Le peuple aujourd'hui dépasse de la pyramide; le système flotte comme un bateau triangulaire sur une marée d'hommes. Il le bouscule par vague, l'une après l'autre. Chaque flot d'assaut frappe à son tour, et le pharaon doit bien entendre le bruit sourd de ces marteaux vivants ; aujourd'hui ce sont les paysans, les routiers, demain les femmes. Tout le monde peut crier, tout le monde rentre dans une vague, dans un flux. La houle ne se stabilisera jamais, l'égalité d'horizon est un gel impossible. Ils frappent chacun leur tour, régulièrement, partout dans le monde, les angles droits des canalisations gonflent, les réservoirs débordent, on craint le déluge; et quand on se promène le long des plages désertiques de sable noir, chaque étoile est sur notre tête comme une épée de Damoclés alors que gronde le raz de marée. Un soleil glacé souffle sur ce dé à quatre faces que l'Histoire secoue entre ses mains. Elle est noire d'hommes qui fourmillent incessamment, se cramponnant les uns aux autres, s'attachant de toutes leurs forces à la pyramide, ils entrent dans le labyrinthe de ses entrailles, ils cherchent le centre, le point de gravité, afin d'être stables, afin de se rassurer. Mais quand ils dorment au foyer de leur but, n'entendent-ils pas les derniers pèlerins qui marchent sur le toit. Pensent-ils dormir longtemps? Certains d'entre nous déjà ont le tournis. Et vomissent !

Quand vint la fête; plus il fait froid et plus on danse; dans l'ivresse, le sang, chaud déjà, devint vapeur, et monta à la tête des Frileux qui voulurent briser la coquille géométrique pour en construire une autre qui cette fois serait un ovale, à l'image de l'infini...

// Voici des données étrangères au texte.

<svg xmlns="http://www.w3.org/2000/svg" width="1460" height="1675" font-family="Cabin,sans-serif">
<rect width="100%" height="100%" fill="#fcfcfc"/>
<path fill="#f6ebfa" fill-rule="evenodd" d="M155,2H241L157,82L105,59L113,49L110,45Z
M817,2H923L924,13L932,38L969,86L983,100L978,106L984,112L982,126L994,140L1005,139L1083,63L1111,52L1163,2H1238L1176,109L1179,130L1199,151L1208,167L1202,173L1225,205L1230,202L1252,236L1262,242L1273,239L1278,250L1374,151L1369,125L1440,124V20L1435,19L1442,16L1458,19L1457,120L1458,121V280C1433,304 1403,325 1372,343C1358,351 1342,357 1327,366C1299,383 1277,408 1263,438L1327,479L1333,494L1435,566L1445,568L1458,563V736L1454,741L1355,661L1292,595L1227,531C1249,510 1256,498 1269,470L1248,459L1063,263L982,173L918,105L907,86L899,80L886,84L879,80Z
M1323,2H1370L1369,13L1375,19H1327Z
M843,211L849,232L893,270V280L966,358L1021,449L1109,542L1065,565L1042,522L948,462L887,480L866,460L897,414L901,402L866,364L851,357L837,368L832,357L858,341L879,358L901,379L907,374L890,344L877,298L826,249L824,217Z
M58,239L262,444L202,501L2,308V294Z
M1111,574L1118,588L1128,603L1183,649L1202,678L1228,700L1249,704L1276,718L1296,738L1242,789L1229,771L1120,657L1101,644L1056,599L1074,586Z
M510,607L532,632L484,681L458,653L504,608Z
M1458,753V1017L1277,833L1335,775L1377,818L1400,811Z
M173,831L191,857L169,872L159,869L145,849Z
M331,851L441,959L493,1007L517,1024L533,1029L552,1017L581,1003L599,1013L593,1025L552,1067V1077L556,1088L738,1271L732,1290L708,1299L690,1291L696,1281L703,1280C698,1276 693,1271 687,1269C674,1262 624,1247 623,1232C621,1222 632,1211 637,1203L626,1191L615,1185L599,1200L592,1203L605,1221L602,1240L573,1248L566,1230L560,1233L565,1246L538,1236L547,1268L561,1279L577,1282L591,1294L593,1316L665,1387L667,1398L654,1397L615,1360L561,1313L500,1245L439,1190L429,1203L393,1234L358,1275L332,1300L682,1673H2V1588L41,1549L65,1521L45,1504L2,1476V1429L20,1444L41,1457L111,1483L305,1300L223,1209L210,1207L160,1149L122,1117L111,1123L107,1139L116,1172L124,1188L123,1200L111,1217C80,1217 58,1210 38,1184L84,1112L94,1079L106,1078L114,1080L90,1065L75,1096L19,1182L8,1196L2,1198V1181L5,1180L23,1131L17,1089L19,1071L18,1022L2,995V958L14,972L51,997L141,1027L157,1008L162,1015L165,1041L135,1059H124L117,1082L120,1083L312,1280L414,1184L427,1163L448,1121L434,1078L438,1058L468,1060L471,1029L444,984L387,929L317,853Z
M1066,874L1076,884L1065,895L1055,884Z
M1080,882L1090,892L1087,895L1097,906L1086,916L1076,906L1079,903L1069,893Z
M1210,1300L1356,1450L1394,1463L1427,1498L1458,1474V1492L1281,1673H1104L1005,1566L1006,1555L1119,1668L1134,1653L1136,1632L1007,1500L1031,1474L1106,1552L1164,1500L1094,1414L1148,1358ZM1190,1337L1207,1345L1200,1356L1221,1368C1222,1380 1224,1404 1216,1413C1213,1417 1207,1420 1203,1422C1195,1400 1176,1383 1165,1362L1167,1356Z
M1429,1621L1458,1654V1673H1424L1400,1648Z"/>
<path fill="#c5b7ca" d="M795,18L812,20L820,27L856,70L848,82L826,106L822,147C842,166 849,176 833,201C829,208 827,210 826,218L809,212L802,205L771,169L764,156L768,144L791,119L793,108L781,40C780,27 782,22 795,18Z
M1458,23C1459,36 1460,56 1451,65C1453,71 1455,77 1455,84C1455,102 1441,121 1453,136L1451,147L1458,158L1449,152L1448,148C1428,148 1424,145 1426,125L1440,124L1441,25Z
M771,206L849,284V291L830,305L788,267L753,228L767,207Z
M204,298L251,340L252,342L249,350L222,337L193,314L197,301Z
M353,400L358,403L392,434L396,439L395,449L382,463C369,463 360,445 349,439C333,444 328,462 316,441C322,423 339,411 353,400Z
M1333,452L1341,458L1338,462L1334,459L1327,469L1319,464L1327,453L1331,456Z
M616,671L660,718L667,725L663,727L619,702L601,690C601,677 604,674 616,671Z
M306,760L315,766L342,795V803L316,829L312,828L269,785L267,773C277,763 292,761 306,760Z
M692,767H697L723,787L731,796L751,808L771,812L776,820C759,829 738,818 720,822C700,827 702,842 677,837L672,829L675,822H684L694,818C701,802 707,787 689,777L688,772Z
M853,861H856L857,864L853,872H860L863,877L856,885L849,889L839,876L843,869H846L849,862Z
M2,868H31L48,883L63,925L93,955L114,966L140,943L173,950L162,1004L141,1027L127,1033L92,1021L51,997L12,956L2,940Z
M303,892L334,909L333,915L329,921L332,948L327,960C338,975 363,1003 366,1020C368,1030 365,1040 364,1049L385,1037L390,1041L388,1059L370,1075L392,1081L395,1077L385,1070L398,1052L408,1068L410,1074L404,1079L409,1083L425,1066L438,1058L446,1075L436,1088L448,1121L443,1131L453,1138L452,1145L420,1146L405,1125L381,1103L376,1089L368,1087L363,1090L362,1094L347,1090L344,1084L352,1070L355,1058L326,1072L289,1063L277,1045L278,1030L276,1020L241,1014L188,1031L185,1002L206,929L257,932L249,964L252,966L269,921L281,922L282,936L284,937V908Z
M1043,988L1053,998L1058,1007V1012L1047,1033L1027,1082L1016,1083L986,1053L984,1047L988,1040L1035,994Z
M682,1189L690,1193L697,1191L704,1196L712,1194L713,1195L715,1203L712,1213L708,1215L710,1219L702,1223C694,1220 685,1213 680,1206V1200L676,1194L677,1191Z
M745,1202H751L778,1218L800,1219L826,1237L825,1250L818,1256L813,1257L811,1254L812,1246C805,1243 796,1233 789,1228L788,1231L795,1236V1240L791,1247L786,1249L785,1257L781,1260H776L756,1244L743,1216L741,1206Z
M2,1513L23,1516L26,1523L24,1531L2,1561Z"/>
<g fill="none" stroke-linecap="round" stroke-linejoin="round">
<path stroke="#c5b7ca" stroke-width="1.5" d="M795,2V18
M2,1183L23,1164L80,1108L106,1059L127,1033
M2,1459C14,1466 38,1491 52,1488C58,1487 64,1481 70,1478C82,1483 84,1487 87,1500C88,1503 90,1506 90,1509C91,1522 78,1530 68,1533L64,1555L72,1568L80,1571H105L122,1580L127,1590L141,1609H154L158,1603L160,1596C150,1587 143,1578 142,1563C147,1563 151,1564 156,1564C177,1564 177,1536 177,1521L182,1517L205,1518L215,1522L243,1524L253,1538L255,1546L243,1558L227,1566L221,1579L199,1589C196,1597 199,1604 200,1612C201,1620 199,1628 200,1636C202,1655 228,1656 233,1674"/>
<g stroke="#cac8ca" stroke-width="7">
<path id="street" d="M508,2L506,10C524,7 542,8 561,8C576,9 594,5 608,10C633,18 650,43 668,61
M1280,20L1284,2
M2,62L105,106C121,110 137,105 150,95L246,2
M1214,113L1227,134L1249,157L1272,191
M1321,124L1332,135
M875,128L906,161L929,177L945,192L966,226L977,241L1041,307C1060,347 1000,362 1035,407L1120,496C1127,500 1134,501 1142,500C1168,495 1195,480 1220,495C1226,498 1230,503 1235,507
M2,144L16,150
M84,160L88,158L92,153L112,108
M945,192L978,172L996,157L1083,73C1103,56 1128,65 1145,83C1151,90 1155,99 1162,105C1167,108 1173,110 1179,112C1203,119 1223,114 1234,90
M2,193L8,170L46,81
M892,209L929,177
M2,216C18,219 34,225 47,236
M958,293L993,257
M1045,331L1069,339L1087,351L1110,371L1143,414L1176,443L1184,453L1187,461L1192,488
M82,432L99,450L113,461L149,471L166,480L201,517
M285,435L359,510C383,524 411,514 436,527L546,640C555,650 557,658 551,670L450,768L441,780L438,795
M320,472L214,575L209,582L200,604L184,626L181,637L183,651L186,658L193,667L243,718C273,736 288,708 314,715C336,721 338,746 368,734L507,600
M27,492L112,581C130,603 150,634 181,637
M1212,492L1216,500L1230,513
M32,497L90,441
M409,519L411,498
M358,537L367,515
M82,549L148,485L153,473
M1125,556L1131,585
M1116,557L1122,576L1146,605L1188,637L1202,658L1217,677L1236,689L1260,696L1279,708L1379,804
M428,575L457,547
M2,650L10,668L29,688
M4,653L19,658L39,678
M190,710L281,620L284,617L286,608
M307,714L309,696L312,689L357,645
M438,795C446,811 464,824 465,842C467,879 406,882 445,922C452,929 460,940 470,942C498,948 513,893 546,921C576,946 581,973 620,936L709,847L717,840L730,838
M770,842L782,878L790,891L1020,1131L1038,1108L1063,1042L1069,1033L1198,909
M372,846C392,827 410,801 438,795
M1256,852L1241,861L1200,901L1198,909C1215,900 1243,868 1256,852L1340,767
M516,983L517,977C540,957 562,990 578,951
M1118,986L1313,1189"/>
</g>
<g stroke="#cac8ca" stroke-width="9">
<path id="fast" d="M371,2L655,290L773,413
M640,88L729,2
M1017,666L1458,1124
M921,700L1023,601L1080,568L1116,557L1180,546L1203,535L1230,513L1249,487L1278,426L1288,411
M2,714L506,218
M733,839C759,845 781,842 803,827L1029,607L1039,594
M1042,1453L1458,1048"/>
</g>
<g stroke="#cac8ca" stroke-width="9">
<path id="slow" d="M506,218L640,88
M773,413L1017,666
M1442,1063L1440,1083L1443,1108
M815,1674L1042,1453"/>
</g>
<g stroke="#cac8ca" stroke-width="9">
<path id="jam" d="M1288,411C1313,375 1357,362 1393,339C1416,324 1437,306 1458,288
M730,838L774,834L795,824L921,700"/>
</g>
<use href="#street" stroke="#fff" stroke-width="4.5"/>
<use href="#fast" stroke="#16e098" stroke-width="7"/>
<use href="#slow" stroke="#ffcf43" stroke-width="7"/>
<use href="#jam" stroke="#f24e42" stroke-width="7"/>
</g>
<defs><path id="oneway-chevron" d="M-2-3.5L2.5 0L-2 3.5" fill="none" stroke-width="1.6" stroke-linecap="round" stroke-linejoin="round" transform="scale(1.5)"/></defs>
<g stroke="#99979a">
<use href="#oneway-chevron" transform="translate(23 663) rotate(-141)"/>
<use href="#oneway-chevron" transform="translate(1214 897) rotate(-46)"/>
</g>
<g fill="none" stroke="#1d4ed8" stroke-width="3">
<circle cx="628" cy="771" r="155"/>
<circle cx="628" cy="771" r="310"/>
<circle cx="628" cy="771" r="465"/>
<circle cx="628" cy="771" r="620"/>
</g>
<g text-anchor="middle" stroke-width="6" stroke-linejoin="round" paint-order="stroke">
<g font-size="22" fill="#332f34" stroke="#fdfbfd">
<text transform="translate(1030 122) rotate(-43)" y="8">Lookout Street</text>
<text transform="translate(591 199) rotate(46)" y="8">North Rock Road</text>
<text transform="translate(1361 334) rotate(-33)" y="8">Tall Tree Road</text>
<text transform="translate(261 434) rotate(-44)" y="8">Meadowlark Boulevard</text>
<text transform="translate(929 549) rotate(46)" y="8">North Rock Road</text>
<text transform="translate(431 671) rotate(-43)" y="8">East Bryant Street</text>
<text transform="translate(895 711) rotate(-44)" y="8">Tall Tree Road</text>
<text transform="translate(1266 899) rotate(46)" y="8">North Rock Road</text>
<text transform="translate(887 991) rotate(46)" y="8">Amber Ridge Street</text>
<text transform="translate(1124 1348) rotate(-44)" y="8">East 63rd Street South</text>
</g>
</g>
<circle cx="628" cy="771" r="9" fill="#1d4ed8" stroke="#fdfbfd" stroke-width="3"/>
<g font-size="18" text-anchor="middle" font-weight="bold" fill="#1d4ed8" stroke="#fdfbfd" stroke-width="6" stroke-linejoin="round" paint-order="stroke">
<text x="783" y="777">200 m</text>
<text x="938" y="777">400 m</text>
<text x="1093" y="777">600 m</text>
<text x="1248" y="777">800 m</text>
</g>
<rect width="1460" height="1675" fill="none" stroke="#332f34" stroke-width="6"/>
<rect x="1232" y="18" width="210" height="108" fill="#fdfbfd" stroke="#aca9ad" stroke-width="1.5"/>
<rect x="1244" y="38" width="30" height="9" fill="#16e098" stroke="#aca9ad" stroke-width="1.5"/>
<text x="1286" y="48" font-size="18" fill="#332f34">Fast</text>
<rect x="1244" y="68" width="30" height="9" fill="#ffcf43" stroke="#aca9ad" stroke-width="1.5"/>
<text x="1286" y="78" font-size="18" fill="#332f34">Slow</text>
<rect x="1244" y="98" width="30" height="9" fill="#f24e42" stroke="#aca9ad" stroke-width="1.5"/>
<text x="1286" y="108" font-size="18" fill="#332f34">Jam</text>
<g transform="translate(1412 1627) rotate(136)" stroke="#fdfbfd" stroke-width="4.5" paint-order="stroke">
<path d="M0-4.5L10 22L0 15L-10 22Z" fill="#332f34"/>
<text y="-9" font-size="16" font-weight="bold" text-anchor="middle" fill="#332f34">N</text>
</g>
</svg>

D'une vue plus sereine on pourrait plutôt dire qu'à la fin d'un tube vient le pilon. Alors seuls survivront ceux qui improvisent, qui s'adaptent et qui dominent, accrochés à leur bout de poteau dans le creux de la vague au dessus des trois requins affamés, maigres et pâles que sont la famine, la misère et la maladie. Alors il faudra chercher la terre nouvelle qu'il nous faudra cultiver, non pas selon nos intérêts mais en fonction des choses qui seront en accord avec la nature de cette île. Il faudra guérir et sauver les naufragés. L'instinct les conservera, la foi leur donnera la force et ils croiront en eux; car le désastre qu'ils auront surmonté les liera les uns aux autres, pour un moment ou à jamais. Alors peut-être, si personne n'envahit à nouveau le caillou qui nous a recueillis, nous et nos enfants, alors il faudra tout repenser pour vivre en harmonie et s'élever comme un fanion arc-en-ciel au dessus des guerres de races et de religions. Et cette île-ermite aux confins de l'Océan Indien vivra en simplicité, peut-être plus forte qu'avant, peut-être plus métissée. Larguons le reste de progrès par dessus bord, le vent illumine nos voiles, le bateau devient comme une montgolfière. Jetons ces barils de métal, ces moteurs, loin derrière nous, pour pouvoir nous élever d'une autre manière dans le souffle d'un sentiment commun. A mi-hauteur entre les deux eaux de la sagesse du ciel et du besoin de la terre, ne soyons plus des fourmis, soyons des poissons-volants.